EXERCISE DETAILS:
Copy exactly every line below, from the first through the one that contains "(at 176.53 64.77)", and skip all pictures.

================================

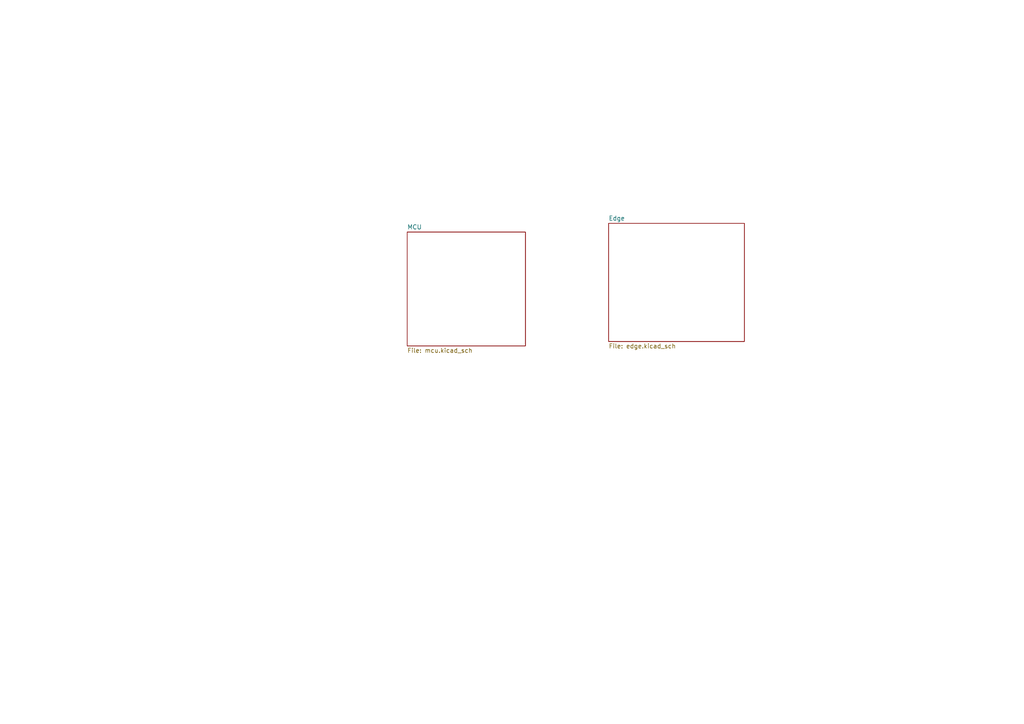
<source format=kicad_sch>
(kicad_sch
	(version 20231120)
	(generator "eeschema")
	(generator_version "8.0")
	(uuid "39ff0b5f-8261-41d1-8a2d-c7a2086279d0")
	(paper "A4")
	(lib_symbols)
	(sheet
		(at 118.11 67.31)
		(size 34.29 33.02)
		(fields_autoplaced yes)
		(stroke
			(width 0.1524)
			(type solid)
		)
		(fill
			(color 0 0 0 0.0000)
		)
		(uuid "8440ff19-af99-4c35-b648-28317e09074a")
		(property "Sheetname" "MCU"
			(at 118.11 66.5984 0)
			(effects
				(font
					(size 1.27 1.27)
				)
				(justify left bottom)
			)
		)
		(property "Sheetfile" "mcu.kicad_sch"
			(at 118.11 100.9146 0)
			(effects
				(font
					(size 1.27 1.27)
				)
				(justify left top)
			)
		)
		(instances
			(project "testrack_module_stm32f4v"
				(path "/39ff0b5f-8261-41d1-8a2d-c7a2086279d0"
					(page "3")
				)
			)
		)
	)
	(sheet
		(at 176.53 64.77)
		(size 39.37 34.29)
		(fields_autoplaced yes)
		(stroke
			(width 0.1524)
			(type solid)
		)
		(fill
			(color 0 0 0 0.0000)
		)
		(uuid "fd195f85-6c15-4c37-9ad0-e457a9671f02")
		(property "Sheetname" "Edge"
			(at 176.53 64.0584 0)
			(effects
				(font
					(size 1.27 1.27)
				)
				(justify left bottom)
			)
		)
		(property "Sheetfile" "edge.kicad_sch"
			(at 176.53 99.6446 0)
			(effects
				(font
					(size 1.27 1.27)
				)
				(justify left top)
			)
		)
		(instances
			(project "testrack_module_stm32f4v"
				(path "/39ff0b5f-8261-41d1-8a2d-c7a2086279d0"
					(page "2")
				)
			)
		)
	)
	(sheet_instances
		(path "/"
			(page "1")
		)
	)
)
</source>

================================

SOLUTION FOR THIS EXERCISE:
<source format=kicad_sch>
(kicad_sch
	(version 20231120)
	(generator "eeschema")
	(generator_version "8.0")
	(uuid "39ff0b5f-8261-41d1-8a2d-c7a2086279d0")
	(paper "A4")
	(lib_symbols)
	(sheet
		(at 118.11 67.31)
		(size 34.29 33.02)
		(fields_autoplaced yes)
		(stroke
			(width 0.1524)
			(type solid)
		)
		(fill
			(color 0 0 0 0.0000)
		)
		(uuid "8440ff19-af99-4c35-b648-28317e09074a")
		(property "Sheetname" "MCU"
			(at 118.11 66.5984 0)
			(effects
				(font
					(size 1.27 1.27)
				)
				(justify left bottom)
			)
		)
		(property "Sheetfile" "mcu.kicad_sch"
			(at 118.11 100.9146 0)
			(effects
				(font
					(size 1.27 1.27)
				)
				(justify left top)
			)
		)
		(instances
			(project "testrack_module_stm32f4v"
				(path "/39ff0b5f-8261-41d1-8a2d-c7a2086279d0"
					(page "3")
				)
			)
		)
	)
	(sheet
		(at 176.53 64.77)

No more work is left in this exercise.